As the blue book states, this opium is auctioned off once a month. At that point, the British Government, as a government, washes its hands of the business. Who buys the opium at these government auctions, and what afterwards becomes of it? "The men who buy in the opium at these monthly auctions and afterwards dispose of it are a curious crowd of Parsees, Mohammedans, Hindoos and Asiatic Jews. Few British names appear in the opium trade to-day. British dignity prefers not to stoop beneath the taking in of profits; it leaves the details of a dirty business to dirty hands. This is as it has been from the first. The directors of the East India Company, years and years before that splendid corporation relinquished the actual government of India, forbade the selling of its specially-prepared opium direct to China, and advised a trading station on the coast whence the drug might find its way 'without the company being exposed to the disgrace of being engaged in illicit commerce."'

"So clean hands and dirty hands went into partnership. They are in partnership still, save that the most nearly Christian of governments has officially succeeded the company as party of the first part."

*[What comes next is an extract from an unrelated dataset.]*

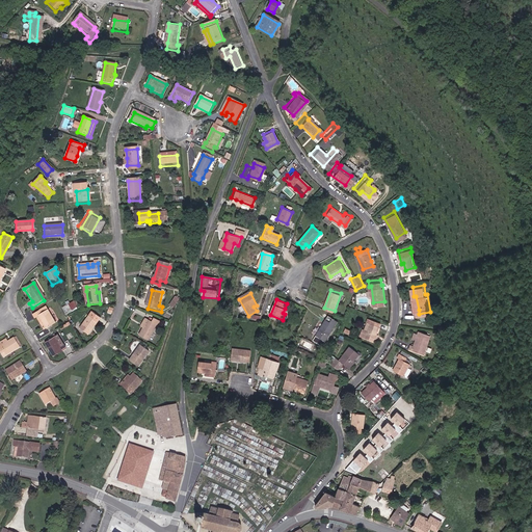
[(41,315),(38,312),(32,316),(34,319),(36,318),(46,330),(55,325),(48,311),(41,315)]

You will say, if the British Government chooses to deal in opium, that is not our concern. It is most emphatically our concern. Once a month, at these great auction sales, the British Government distributes thousands of pounds of opium, which are thus turned loose upon the world, to bring destruction and ruin to the human race. The buyers of this opium are not agents of the British Government. They are merely the distributors, through whom this drug is directed into the channels of trade.' The British Government derives a certain portion of its revenue from the sale of opium, therefore depends upon these dealers to find a market for it. ' They are therefore, as distributors, the unofficial agents of the British Government, through whom it is sold legitimately, or smuggled around the world. In seeking to eradicate the drug evil, we must face the facts, and recognize clearly that the source of supply is the British Government, through whose agents, official and unofficial, it is distributed.

America, so they tell us, is now menaced by the drug evil. Now that prohibition is coming into effect, we are told that we are now confronted by a vice more terrible, far more deteriorating and dangerous. If that is true, then we must recognize our danger and guard against it. Some of the opium and morphia which reaches this country is smuggled in; the rest is imported by the big wholesale drug houses. There is an unlimited supply of it. As we have seen, the British Government encourages poppy production, even to the extent of lending money without interest to all those who are willing to raise this most profitable crop. The monopoly opium is sold once a month to the highest bidders, and some of these highest bidders are unscrupulous men who must find their markets how and where they can. That fact, of course, is of no moment to the British Government. It is of deepest concern to Americans, however. To the north of us we have the Dominion of Canada. To the south, the No-Man's Land of Mexico. At the present moment, the whole country is alarmed at the growing menace of the drug habit, which is assuming threatening proportions.